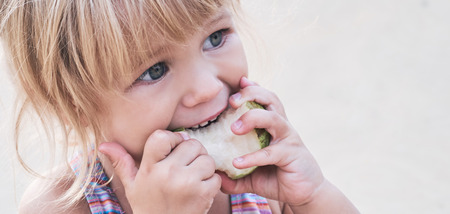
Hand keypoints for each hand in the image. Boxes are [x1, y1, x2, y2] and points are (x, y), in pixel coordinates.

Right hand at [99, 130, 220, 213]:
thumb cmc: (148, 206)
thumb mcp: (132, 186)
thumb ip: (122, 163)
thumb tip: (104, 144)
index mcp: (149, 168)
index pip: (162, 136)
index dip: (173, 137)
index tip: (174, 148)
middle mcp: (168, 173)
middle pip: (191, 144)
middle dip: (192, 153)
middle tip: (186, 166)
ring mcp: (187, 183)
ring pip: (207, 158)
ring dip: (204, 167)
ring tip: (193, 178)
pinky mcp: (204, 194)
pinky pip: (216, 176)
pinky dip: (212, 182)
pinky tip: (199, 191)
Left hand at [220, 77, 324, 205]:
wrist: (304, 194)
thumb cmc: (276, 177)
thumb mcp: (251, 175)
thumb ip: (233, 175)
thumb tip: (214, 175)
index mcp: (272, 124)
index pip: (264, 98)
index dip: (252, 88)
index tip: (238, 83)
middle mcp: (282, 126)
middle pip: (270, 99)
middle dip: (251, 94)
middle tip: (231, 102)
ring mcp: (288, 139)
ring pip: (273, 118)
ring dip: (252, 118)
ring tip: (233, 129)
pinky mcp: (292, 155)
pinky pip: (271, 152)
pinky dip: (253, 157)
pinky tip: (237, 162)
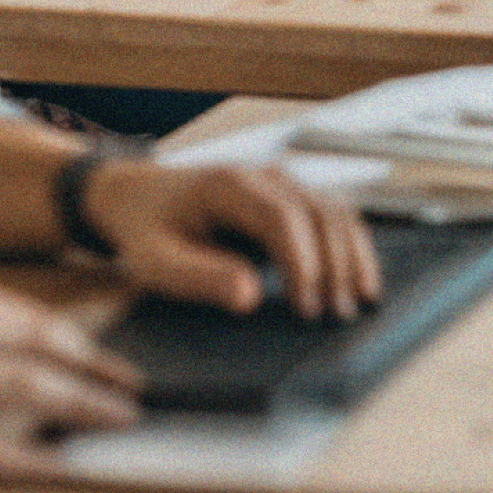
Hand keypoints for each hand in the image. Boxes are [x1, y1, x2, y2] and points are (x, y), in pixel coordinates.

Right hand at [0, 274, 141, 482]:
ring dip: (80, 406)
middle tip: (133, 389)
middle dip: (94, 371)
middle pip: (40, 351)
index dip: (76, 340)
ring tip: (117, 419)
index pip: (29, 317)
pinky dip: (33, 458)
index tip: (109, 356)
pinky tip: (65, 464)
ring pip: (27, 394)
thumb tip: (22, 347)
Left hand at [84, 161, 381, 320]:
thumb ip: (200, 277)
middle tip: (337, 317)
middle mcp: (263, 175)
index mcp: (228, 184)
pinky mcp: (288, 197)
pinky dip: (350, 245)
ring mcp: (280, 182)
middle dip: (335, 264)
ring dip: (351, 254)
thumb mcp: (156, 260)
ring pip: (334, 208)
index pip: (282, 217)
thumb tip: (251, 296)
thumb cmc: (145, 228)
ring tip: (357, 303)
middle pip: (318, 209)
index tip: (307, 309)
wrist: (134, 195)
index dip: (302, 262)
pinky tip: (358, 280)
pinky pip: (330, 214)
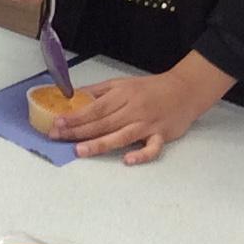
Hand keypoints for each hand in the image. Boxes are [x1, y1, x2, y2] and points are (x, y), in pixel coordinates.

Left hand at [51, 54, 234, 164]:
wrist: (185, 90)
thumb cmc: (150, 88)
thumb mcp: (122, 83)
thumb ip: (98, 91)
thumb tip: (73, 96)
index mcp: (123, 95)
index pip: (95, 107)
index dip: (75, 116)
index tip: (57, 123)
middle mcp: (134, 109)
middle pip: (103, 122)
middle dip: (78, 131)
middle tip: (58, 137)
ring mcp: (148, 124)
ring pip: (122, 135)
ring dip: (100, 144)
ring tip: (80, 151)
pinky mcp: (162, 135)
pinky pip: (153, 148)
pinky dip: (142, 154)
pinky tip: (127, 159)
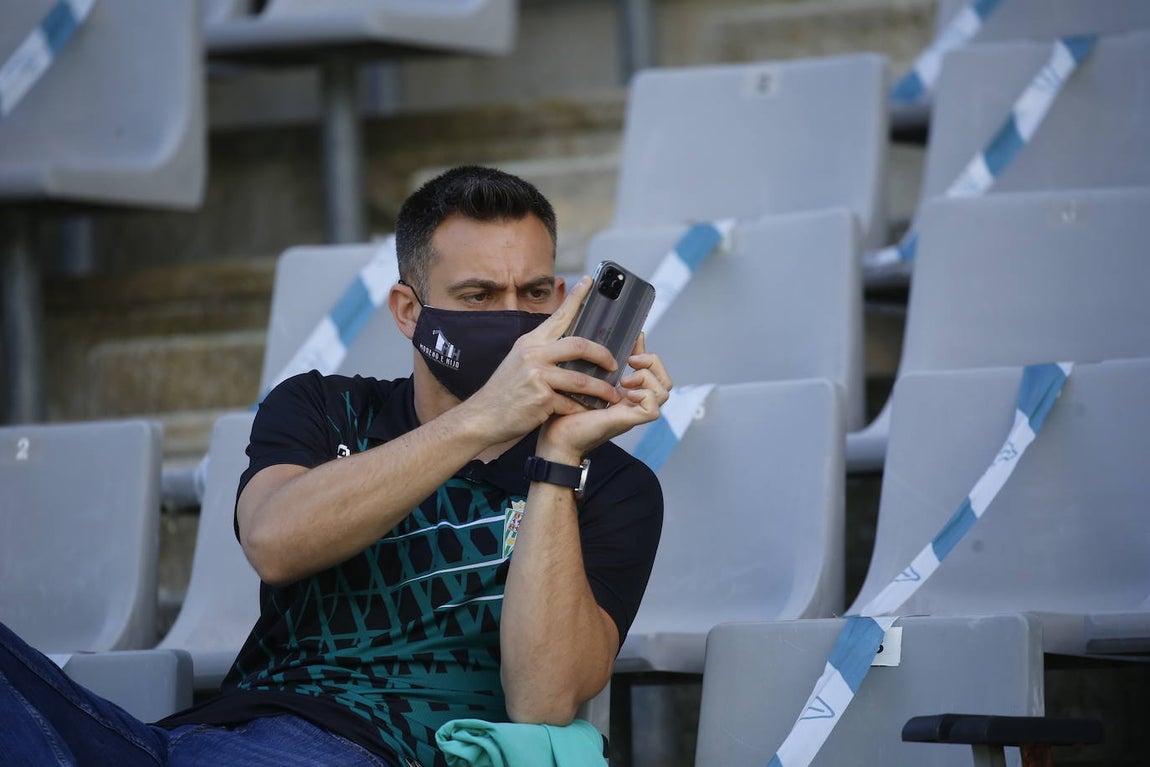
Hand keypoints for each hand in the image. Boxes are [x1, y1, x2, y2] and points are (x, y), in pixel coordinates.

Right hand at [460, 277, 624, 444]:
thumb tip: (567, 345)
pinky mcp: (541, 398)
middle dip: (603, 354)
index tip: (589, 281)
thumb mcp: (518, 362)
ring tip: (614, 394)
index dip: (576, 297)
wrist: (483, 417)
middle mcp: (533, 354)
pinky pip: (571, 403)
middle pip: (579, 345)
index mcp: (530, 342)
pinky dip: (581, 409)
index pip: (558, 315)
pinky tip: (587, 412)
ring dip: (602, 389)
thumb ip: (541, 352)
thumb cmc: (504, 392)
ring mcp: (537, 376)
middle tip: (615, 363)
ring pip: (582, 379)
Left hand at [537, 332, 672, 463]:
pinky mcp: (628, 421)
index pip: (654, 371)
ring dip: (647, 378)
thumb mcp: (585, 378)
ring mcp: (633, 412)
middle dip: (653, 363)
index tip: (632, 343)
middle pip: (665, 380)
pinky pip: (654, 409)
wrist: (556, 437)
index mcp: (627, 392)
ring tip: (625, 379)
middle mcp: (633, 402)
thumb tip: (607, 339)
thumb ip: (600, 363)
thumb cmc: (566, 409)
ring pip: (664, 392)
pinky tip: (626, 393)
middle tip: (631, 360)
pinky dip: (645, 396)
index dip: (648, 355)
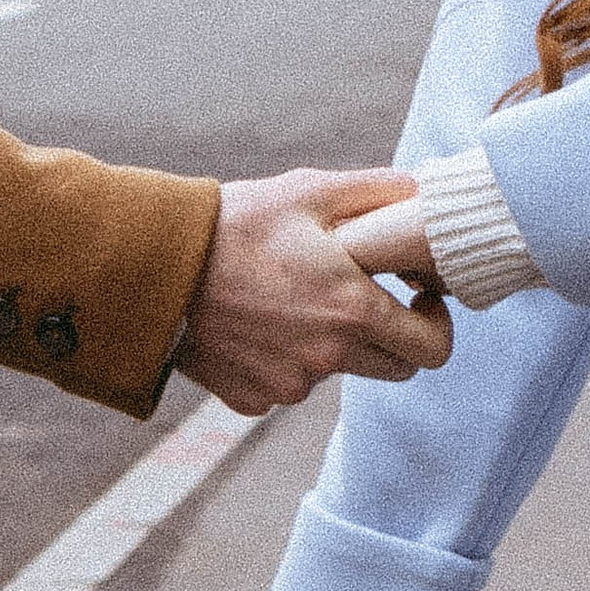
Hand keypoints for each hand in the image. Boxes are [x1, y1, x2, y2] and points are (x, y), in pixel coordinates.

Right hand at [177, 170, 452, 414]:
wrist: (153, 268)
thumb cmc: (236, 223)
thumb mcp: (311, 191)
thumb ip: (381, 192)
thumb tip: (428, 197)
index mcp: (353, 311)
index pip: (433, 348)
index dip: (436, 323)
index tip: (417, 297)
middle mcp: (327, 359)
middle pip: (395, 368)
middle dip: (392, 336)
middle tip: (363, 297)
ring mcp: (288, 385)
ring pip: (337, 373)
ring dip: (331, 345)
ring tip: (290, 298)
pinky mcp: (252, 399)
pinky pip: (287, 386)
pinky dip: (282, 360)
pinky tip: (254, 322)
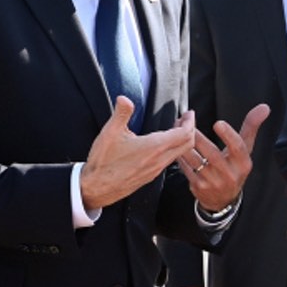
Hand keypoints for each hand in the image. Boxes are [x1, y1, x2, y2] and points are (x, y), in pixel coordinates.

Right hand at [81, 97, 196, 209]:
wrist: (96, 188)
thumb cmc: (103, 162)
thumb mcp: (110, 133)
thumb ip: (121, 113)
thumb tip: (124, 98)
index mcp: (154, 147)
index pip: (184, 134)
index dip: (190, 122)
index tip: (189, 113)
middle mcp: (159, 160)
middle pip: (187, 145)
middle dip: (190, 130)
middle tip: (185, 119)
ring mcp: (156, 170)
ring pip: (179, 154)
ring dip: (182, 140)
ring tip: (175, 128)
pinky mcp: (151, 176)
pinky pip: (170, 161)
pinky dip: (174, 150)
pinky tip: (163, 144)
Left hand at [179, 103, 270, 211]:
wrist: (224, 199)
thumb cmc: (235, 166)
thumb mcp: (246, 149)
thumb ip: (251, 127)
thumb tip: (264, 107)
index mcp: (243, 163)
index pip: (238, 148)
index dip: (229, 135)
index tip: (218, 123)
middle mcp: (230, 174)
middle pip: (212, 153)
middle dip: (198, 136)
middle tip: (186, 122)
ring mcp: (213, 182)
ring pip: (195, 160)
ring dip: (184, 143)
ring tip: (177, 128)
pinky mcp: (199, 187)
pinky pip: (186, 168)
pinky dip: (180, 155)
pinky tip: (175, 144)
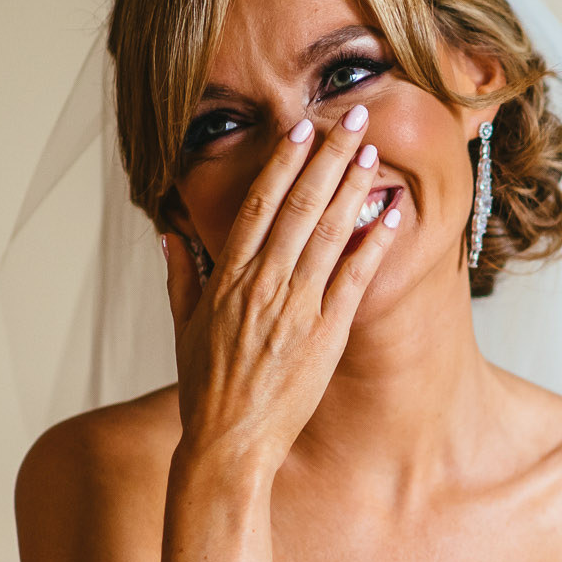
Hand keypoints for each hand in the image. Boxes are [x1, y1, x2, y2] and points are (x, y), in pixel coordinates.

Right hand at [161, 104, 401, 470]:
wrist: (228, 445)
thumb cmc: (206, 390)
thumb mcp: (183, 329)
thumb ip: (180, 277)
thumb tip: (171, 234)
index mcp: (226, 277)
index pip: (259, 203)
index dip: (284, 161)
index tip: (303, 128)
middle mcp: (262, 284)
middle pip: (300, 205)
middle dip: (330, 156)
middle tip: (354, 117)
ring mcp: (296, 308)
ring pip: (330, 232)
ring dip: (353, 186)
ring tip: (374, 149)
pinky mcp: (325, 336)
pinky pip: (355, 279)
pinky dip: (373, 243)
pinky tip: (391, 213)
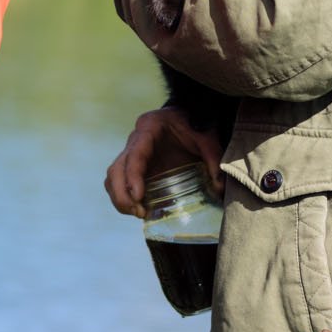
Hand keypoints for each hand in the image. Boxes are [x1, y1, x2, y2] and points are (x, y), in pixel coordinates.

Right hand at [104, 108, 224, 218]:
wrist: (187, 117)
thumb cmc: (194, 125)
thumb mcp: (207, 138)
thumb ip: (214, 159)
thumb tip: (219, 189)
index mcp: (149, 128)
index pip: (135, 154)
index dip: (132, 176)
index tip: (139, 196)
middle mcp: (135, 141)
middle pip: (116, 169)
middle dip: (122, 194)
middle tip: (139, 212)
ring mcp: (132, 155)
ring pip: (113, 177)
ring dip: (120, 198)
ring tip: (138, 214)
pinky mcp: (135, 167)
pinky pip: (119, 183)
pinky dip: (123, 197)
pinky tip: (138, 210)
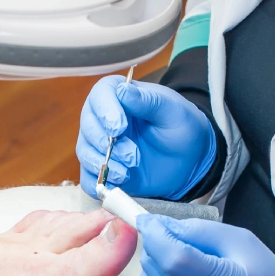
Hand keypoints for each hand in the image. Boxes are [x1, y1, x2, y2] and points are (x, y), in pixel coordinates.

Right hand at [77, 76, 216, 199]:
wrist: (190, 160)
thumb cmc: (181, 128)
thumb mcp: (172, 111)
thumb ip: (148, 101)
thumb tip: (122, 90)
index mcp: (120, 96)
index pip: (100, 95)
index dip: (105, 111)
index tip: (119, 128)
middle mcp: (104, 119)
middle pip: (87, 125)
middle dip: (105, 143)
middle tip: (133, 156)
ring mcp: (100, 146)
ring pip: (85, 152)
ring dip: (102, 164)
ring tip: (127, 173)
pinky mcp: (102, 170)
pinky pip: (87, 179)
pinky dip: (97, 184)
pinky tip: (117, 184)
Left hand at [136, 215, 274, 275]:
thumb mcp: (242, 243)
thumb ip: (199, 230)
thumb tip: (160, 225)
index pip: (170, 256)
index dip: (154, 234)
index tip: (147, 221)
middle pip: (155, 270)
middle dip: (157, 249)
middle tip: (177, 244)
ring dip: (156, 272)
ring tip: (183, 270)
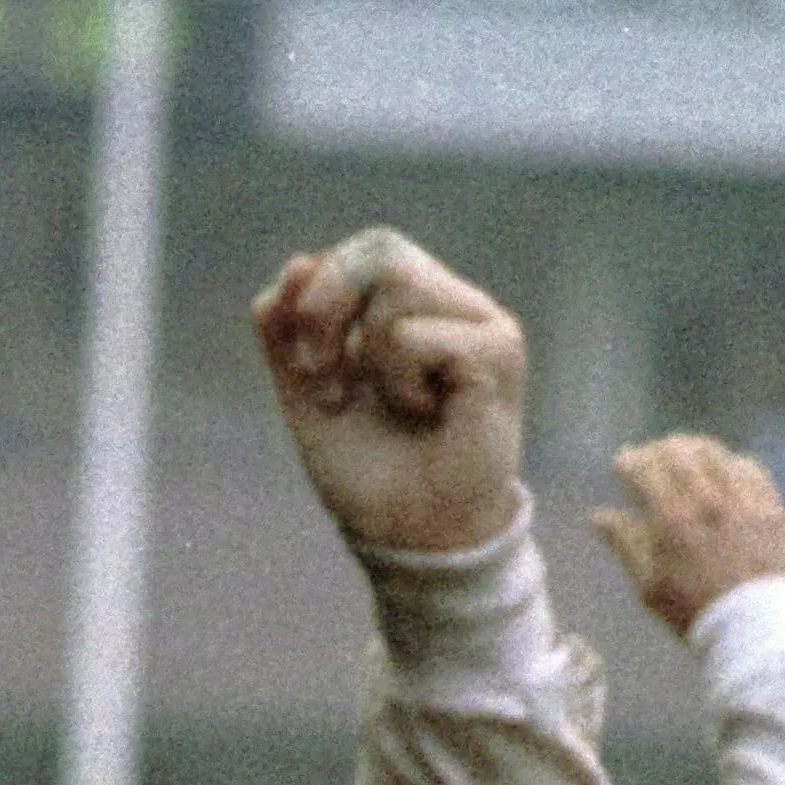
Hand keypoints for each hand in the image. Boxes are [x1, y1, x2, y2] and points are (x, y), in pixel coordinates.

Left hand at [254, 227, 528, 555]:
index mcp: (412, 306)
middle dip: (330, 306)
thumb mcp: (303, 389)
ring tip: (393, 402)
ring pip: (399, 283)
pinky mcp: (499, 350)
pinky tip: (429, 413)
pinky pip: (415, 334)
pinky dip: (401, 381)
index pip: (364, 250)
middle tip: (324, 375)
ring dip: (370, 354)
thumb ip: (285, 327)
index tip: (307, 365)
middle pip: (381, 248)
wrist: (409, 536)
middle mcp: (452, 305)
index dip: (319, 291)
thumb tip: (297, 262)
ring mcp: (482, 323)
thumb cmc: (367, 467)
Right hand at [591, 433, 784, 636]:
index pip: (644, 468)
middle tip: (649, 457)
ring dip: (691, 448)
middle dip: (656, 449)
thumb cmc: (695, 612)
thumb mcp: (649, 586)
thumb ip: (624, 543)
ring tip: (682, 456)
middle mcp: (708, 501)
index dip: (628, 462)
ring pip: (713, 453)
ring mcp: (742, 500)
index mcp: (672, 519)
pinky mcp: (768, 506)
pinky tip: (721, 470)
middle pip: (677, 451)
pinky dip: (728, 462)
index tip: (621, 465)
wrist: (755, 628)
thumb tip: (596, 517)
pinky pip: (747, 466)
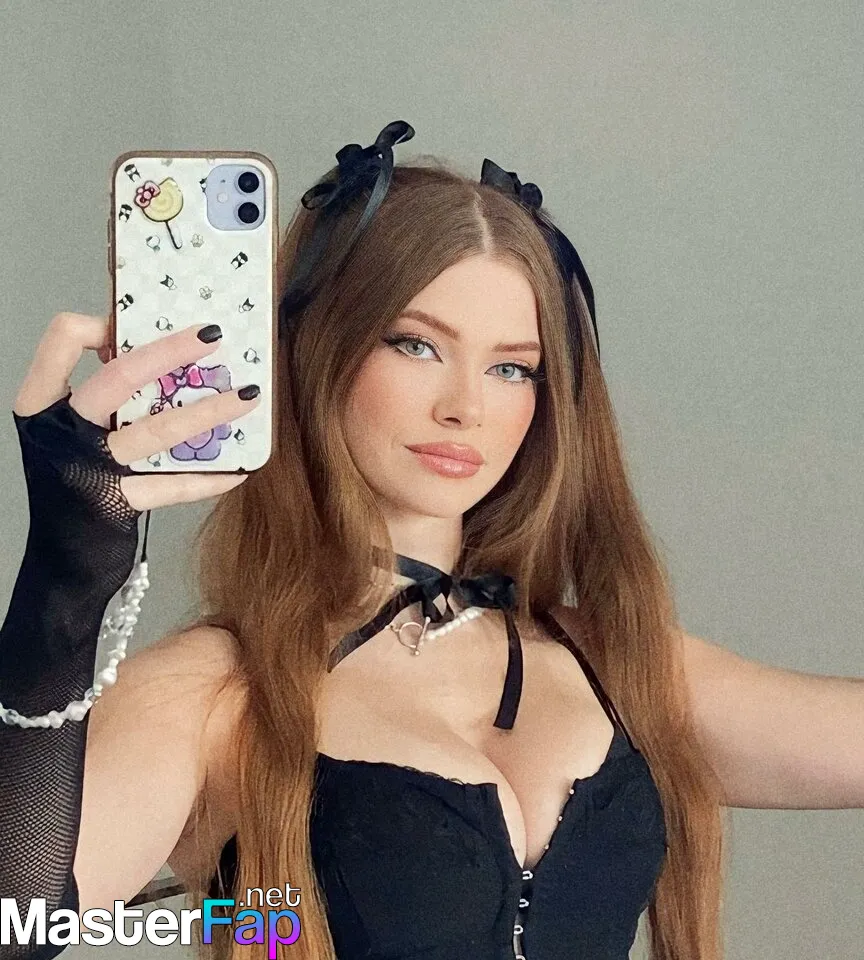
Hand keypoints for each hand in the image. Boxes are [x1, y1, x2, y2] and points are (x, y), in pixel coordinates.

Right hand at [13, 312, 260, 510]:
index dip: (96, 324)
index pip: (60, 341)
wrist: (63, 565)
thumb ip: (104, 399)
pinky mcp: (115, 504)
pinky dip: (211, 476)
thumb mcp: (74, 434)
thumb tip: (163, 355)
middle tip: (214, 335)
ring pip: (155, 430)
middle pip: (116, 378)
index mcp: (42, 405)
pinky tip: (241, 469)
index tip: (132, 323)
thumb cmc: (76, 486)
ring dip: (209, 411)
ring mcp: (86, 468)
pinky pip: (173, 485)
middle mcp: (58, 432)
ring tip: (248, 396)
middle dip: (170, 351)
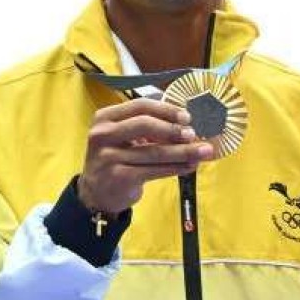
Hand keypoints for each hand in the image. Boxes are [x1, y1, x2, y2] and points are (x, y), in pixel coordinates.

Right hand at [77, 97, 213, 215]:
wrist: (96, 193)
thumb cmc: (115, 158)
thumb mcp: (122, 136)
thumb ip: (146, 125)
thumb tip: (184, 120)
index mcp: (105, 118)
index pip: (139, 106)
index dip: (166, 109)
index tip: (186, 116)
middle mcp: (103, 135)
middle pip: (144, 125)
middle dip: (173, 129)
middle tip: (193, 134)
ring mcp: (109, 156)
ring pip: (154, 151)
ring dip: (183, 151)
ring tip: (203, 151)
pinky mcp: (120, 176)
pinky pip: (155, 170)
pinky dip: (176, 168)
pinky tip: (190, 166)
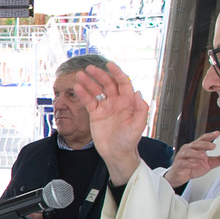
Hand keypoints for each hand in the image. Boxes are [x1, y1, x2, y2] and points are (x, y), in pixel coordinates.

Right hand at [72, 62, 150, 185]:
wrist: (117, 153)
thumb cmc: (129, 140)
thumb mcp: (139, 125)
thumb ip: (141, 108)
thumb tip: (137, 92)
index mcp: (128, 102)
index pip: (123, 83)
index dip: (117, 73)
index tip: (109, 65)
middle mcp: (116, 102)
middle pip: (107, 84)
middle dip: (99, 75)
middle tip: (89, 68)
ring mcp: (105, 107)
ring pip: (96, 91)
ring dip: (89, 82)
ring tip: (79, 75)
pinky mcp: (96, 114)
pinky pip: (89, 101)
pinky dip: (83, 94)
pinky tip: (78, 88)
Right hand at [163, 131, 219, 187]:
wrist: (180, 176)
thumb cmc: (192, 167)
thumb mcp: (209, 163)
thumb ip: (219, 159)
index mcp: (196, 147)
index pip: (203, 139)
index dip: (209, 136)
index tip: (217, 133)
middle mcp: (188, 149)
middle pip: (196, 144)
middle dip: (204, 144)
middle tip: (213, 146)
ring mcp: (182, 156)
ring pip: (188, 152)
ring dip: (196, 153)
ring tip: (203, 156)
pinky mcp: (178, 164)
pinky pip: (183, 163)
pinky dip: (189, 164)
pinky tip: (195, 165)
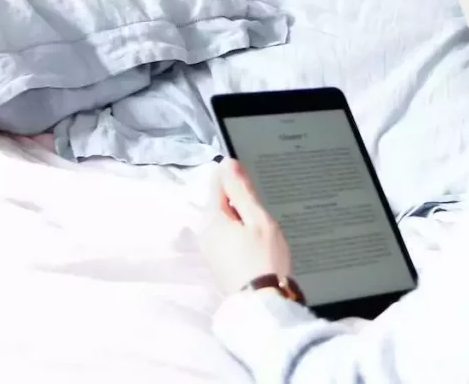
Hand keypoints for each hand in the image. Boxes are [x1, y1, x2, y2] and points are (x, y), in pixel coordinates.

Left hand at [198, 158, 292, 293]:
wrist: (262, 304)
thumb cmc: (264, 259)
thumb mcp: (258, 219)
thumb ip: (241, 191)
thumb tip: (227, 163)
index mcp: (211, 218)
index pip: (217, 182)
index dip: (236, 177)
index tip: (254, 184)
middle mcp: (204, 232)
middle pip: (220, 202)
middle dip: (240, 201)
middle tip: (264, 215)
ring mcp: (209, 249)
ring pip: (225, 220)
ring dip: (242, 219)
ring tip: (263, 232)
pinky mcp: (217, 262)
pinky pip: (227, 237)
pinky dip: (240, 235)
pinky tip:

————————

- _What is expected_
Going through the material above, tally the lines holding "Left" and give the number alone.

- _Response to this exercise_
8